» TASK GOAL: Only an exact repetition is needed: the lines from the start of the listing below through the line that contains "pinky mcp: (60, 9)", pictures omitted.

» MATERIAL PROVIDED:
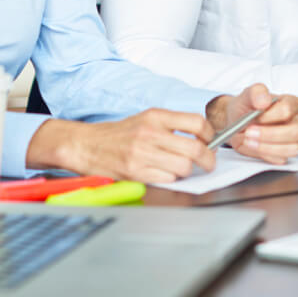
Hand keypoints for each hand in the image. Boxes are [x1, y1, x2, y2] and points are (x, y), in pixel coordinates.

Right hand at [28, 110, 217, 183]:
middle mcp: (150, 134)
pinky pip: (168, 179)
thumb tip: (202, 137)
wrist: (86, 145)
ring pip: (184, 167)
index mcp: (156, 117)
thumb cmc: (119, 134)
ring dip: (189, 171)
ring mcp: (142, 154)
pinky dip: (172, 179)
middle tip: (208, 163)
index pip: (197, 123)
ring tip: (183, 169)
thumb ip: (172, 125)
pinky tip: (166, 174)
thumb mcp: (146, 119)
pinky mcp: (135, 172)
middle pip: (195, 149)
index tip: (211, 141)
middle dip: (208, 159)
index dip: (210, 135)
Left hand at [206, 85, 297, 163]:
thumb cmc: (247, 107)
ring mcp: (293, 138)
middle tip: (250, 132)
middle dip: (270, 134)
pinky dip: (265, 154)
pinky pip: (280, 158)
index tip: (256, 117)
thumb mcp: (248, 94)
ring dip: (267, 147)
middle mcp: (296, 121)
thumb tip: (264, 99)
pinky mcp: (285, 152)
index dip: (270, 116)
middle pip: (295, 132)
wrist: (237, 121)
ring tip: (250, 141)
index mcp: (292, 103)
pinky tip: (255, 146)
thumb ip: (257, 92)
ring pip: (291, 148)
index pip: (288, 110)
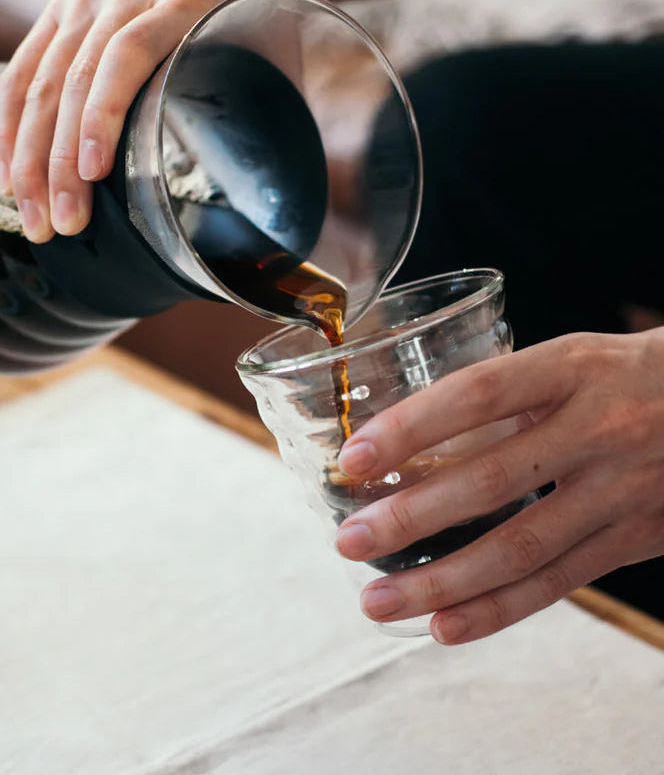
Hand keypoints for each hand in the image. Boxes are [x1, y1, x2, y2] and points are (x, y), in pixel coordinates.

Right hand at [0, 0, 290, 241]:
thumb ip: (256, 116)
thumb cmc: (257, 21)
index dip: (104, 115)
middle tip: (58, 226)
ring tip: (32, 218)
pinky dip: (9, 127)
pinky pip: (22, 72)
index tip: (93, 174)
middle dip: (59, 162)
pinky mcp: (60, 9)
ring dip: (28, 158)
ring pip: (40, 82)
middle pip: (75, 79)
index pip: (129, 56)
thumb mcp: (268, 59)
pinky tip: (6, 173)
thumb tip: (260, 213)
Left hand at [333, 329, 663, 643]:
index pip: (478, 395)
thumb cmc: (622, 376)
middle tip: (350, 542)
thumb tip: (404, 436)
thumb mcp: (568, 359)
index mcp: (570, 368)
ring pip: (521, 548)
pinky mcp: (636, 539)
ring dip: (441, 582)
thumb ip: (501, 393)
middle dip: (411, 518)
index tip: (354, 458)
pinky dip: (497, 610)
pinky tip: (444, 626)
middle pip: (492, 480)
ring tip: (378, 600)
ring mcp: (622, 489)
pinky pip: (558, 582)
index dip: (411, 427)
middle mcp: (598, 428)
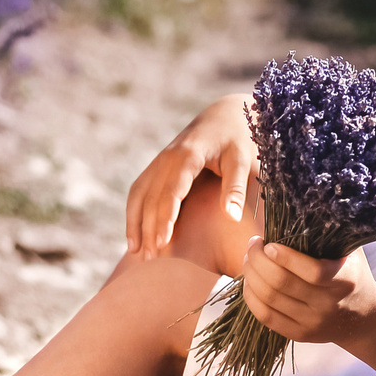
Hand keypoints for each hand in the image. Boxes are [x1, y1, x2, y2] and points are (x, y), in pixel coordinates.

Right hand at [125, 95, 255, 256]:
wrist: (225, 115)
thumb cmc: (238, 139)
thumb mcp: (242, 159)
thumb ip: (235, 186)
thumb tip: (230, 216)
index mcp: (188, 155)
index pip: (172, 190)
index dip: (165, 217)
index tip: (162, 242)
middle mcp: (167, 158)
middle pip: (152, 197)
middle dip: (149, 228)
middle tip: (150, 260)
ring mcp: (159, 161)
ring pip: (140, 195)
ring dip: (136, 224)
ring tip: (137, 254)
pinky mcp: (157, 167)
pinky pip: (139, 191)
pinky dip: (133, 214)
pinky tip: (134, 238)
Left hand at [239, 238, 375, 348]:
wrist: (364, 317)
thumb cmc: (353, 274)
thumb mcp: (351, 252)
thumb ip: (332, 232)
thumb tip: (299, 203)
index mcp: (344, 280)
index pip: (311, 272)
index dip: (285, 257)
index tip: (269, 243)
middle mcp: (328, 304)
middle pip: (281, 284)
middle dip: (258, 261)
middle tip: (253, 246)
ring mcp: (313, 323)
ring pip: (269, 300)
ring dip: (251, 276)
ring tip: (249, 260)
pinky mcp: (300, 335)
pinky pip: (266, 317)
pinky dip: (251, 297)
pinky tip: (250, 282)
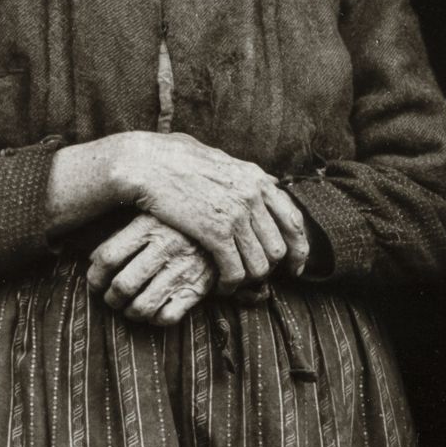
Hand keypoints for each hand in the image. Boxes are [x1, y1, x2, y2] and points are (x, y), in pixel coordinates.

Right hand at [52, 132, 310, 290]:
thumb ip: (243, 175)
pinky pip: (235, 270)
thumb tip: (264, 180)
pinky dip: (230, 284)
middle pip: (278, 248)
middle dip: (269, 269)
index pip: (293, 220)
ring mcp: (236, 214)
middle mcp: (253, 196)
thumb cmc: (175, 160)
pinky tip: (221, 287)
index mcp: (257, 179)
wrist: (146, 163)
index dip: (299, 248)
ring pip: (259, 264)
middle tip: (255, 278)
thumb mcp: (219, 159)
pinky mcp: (215, 232)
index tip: (295, 266)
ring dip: (248, 280)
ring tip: (234, 282)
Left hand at [87, 215, 213, 325]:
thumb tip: (92, 258)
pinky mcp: (198, 288)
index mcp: (148, 225)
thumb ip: (122, 233)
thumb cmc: (177, 222)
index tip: (95, 282)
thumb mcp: (150, 214)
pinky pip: (167, 318)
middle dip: (110, 299)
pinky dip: (155, 319)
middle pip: (122, 286)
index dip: (94, 276)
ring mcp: (183, 269)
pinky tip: (154, 310)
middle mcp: (165, 247)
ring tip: (129, 307)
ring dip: (130, 312)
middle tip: (111, 298)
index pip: (108, 258)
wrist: (224, 225)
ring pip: (142, 307)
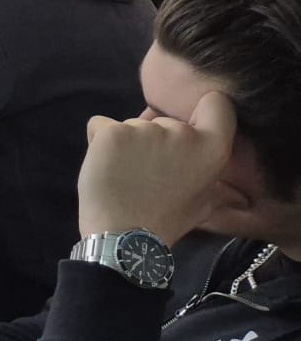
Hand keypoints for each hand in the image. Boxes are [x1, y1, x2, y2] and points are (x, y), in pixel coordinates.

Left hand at [78, 93, 242, 245]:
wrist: (123, 236)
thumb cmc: (166, 220)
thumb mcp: (205, 202)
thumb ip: (220, 184)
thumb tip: (241, 194)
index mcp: (212, 148)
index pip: (216, 104)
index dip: (203, 111)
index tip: (191, 126)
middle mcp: (182, 133)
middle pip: (165, 119)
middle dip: (155, 140)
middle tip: (149, 173)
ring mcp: (145, 130)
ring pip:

» RESPONSE AREA:
Hand keypoints for each hand in the image. Boxes are [x1, y1, x2, y2] and points are (x, y), in pixel coordinates.

Right hand at [28, 110, 217, 183]:
middle mcp: (150, 134)
pinky pip: (168, 179)
thumb tip: (202, 137)
wrist: (86, 145)
ring pip: (184, 167)
index mcp: (156, 117)
thumb cmc: (119, 134)
ring dip: (189, 171)
ring mcp: (142, 154)
pinky dip: (172, 179)
middle tip: (208, 163)
index pip: (197, 123)
ring tip: (183, 169)
thumb ip: (172, 125)
pinky tip: (166, 174)
thumb mcp: (146, 119)
pinky mcp: (135, 172)
middle pip: (195, 149)
index tip: (211, 141)
middle dip: (208, 159)
index dip: (210, 135)
Left hand at [206, 85, 297, 163]:
thumb cmc: (247, 107)
ring mcp: (293, 138)
middle tip: (250, 132)
middle dip: (270, 134)
pinky dip: (265, 154)
pinky pip: (280, 158)
index tip: (256, 117)
thumb mcp: (248, 94)
ring dip: (267, 147)
middle mcp: (296, 121)
thumb tip: (264, 99)
pinky mcp: (285, 152)
index dip: (270, 116)
middle pip: (295, 132)
wrist: (237, 121)
ring tip: (250, 141)
index mcp: (292, 103)
pinky tip: (255, 146)
thumb ip: (257, 92)
ring pip: (291, 148)
index pip: (288, 110)
Hand keypoints for each hand in the image. Boxes are [x1, y1, x2, y2] and points are (x, y), in pixel coordinates.

Right hand at [0, 0, 290, 241]:
thumb ip: (256, 116)
thumb cmc: (257, 21)
index dip: (104, 115)
middle tip: (58, 226)
ring tip: (32, 218)
pinky dip: (9, 127)
pinky pip: (22, 72)
index tip: (93, 174)
middle dip: (59, 162)
pinky mcp: (60, 9)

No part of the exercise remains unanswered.